Hary menyadari stigma di masyarakat bahwa makanan berbahan ikan berkualitas seperti salmon identik dengan harga mahal. Untuk mendobrak anggapan itu, ia menyusun strategi harga paket yang ramah di kantong.
“Kami ingin mendobrak stigma bahwa makanan berbahan ikan berkualitas seperti salmon itu harus selalu mahal. Di sini, semua kalangan bisa mengaksesnya tanpa harus merobek kantong terlalu dalam,” ujar Hary di sela-sela peresmian.
Yang membedakan kedai ini dengan rumah makan pindang kebanyakan adalah hadirnya panggung live music. Hary tampaknya belum bisa melepaskan DNA musiknya. Menurutnya, makanan enak hanya memenuhi satu paruh kepuasan, sementara paruh lainnya diisi oleh atmosfer tempat.

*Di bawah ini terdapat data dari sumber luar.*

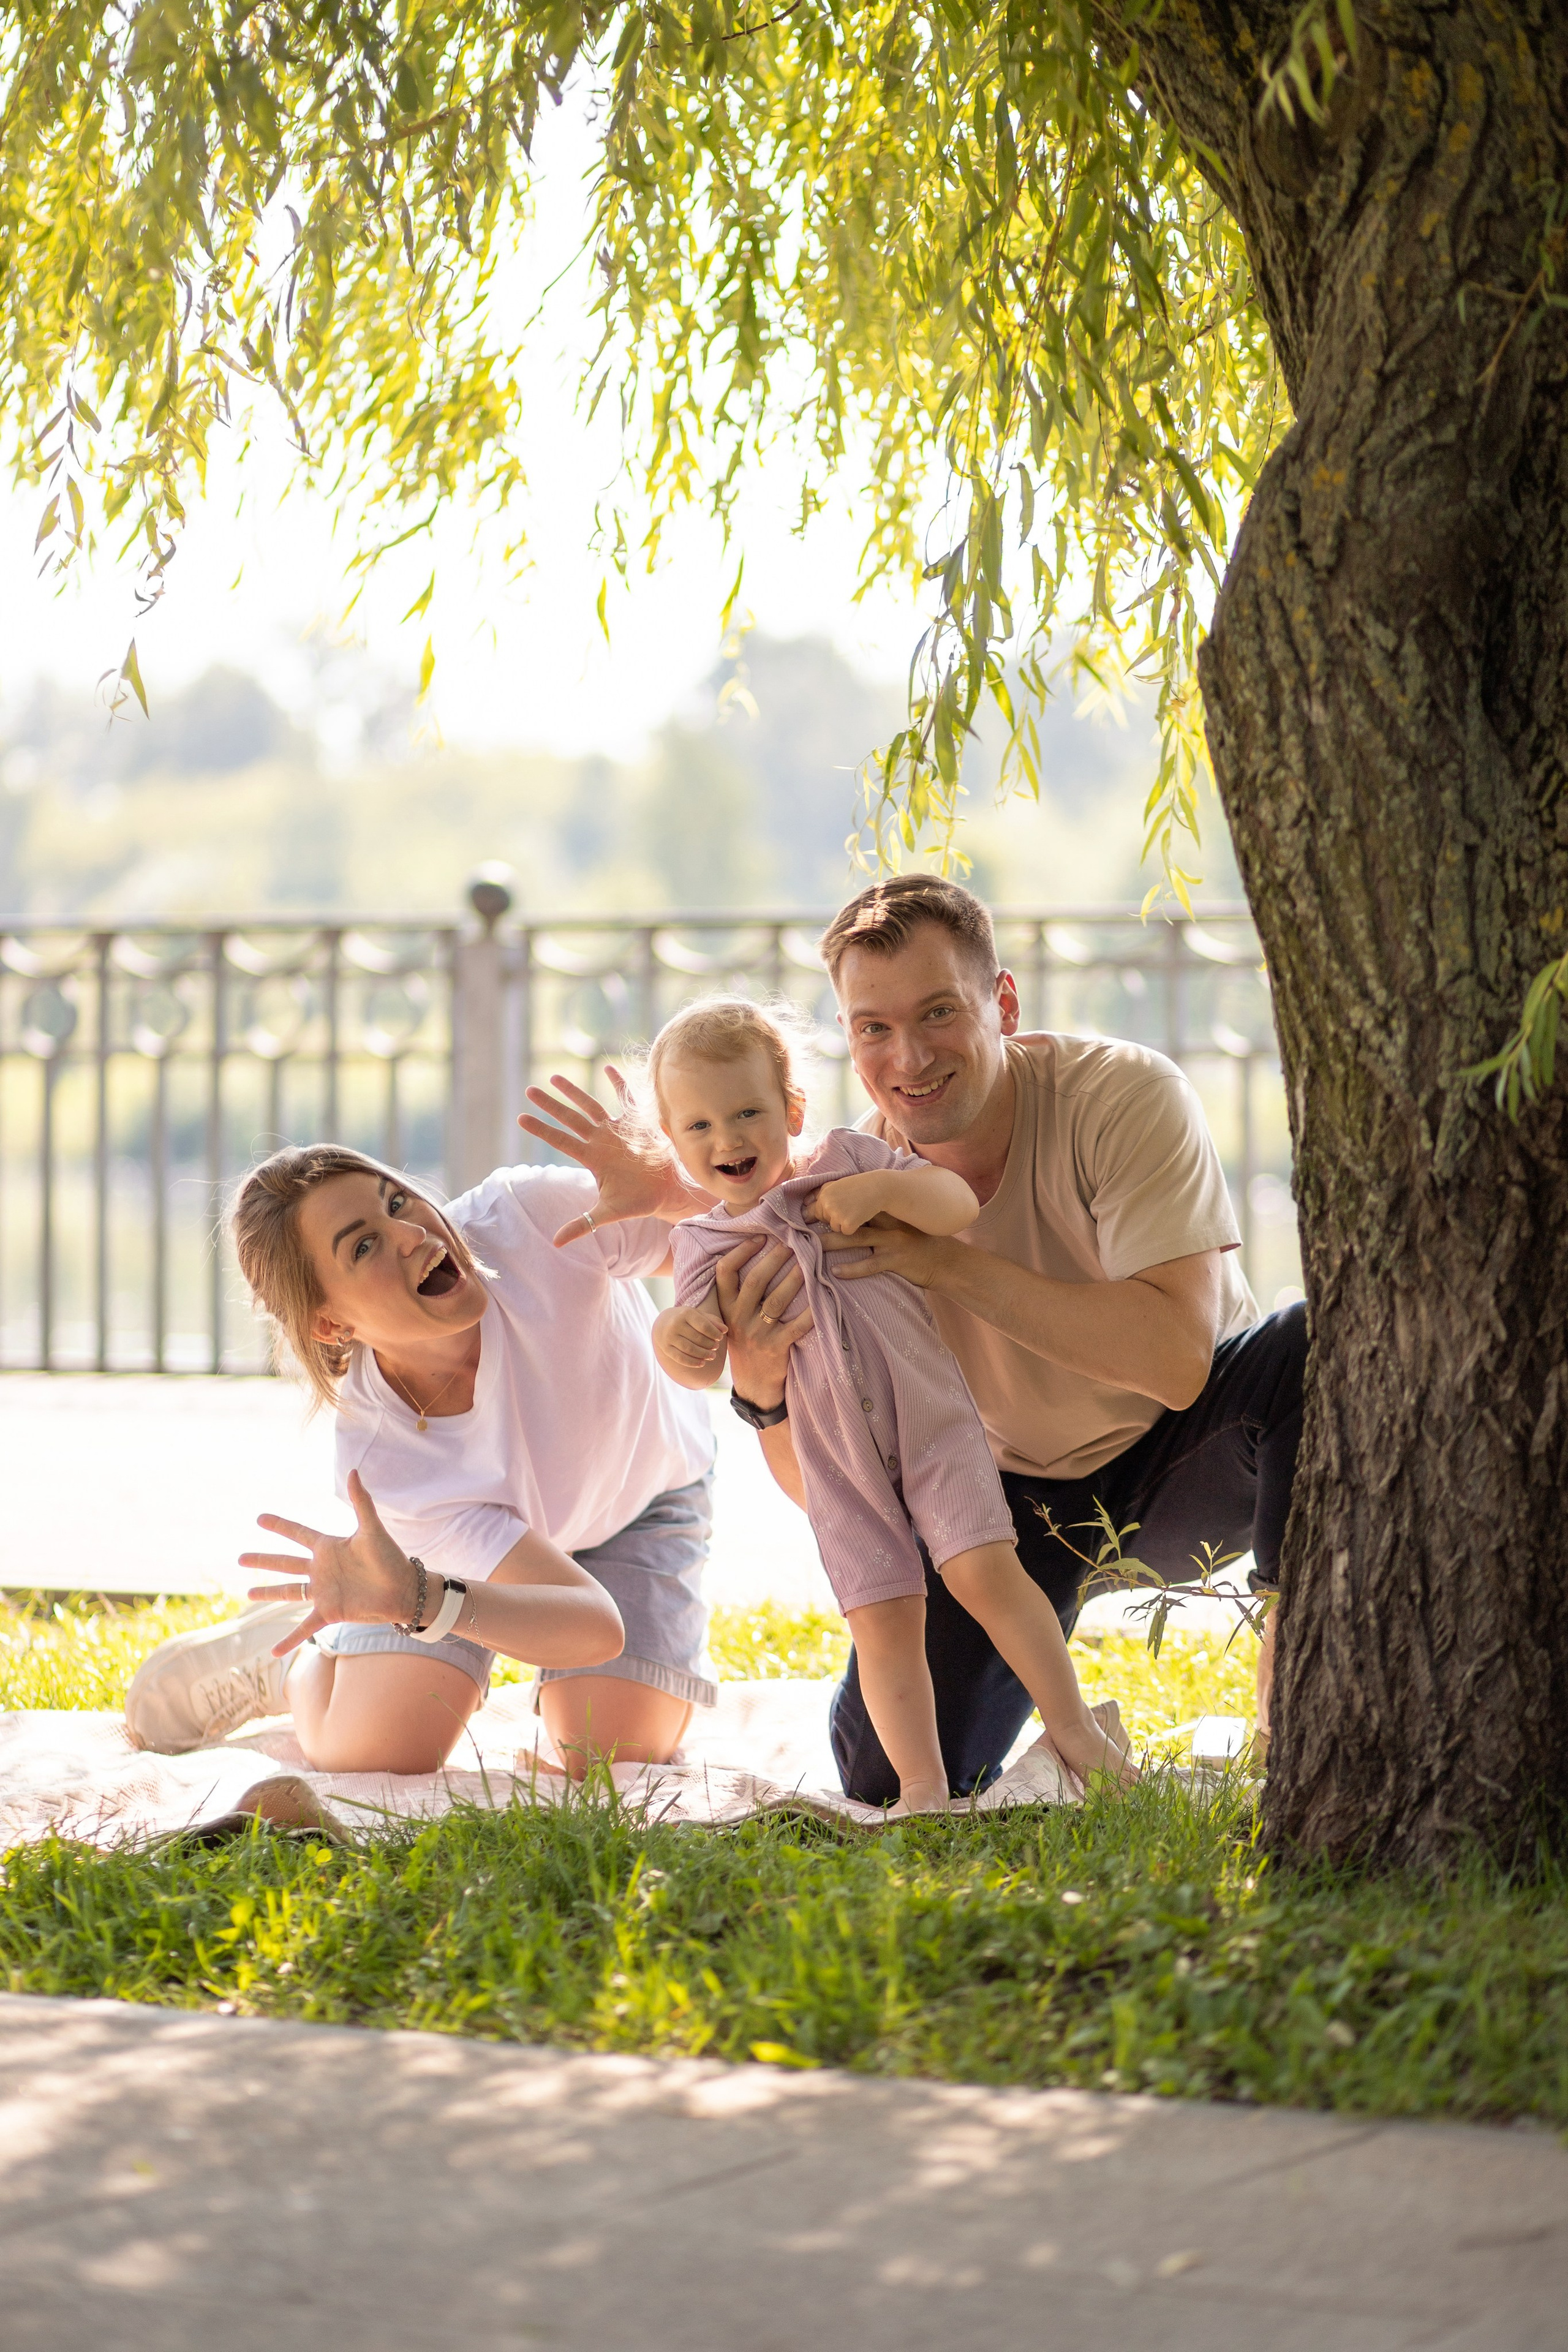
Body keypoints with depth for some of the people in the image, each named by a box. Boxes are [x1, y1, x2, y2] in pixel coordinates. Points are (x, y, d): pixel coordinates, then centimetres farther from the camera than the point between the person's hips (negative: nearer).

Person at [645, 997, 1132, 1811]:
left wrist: (881, 1188, -22)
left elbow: (959, 1205, -6)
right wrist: (674, 1338, -22)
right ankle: (922, 1786, 2)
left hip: (930, 1417, -2)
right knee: (883, 1619, -3)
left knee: (983, 1568, -14)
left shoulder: (843, 1160, 1)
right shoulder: (705, 1246, 5)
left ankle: (1074, 1730, -4)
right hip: (837, 1460, 2)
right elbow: (704, 1365, 1)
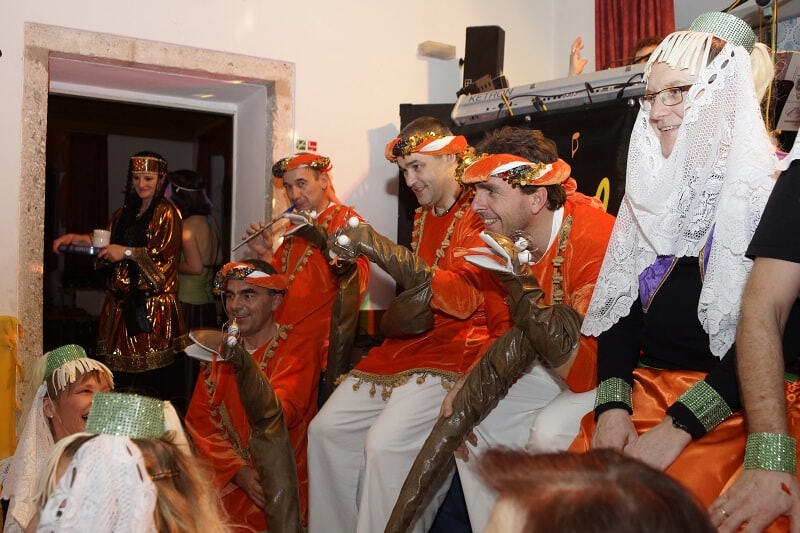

“Dulu saya menghibur orang lewat ketukan drum dan lengkingan gitar. Sekarang, mediumnya berganti lewat rasa. Prinsipnya sama: menciptakan ruang komunal yang hangat di mana orang bisa melupakan sejenak penatnya kota,” kata Hary.
Sore itu, peresmian kedai beralih fungsi menjadi ruang temu lintas generasi. Sejumlah musisi gaek Lampung, pelaku usaha, hingga beberapa pejabat Pemerintah Provinsi Lampung tampak hadir. Mereka datang bukan sekadar untuk seremonial gunting pita, melainkan merayakan manifesto baru seorang kawan lama.
Di tengah lesunya industri musik fisik dan bergesernya ruang-ruang kreatif, keberanian Hary mendirikan ruang fisik terpadu (kuliner dan musik) dinilai sebagai oase baru. Kedai ini diproyeksikan tidak hanya menjadi tempat makan, tetapi juga titik kumpul baru bagi komunitas kreatif di Bandarlampung.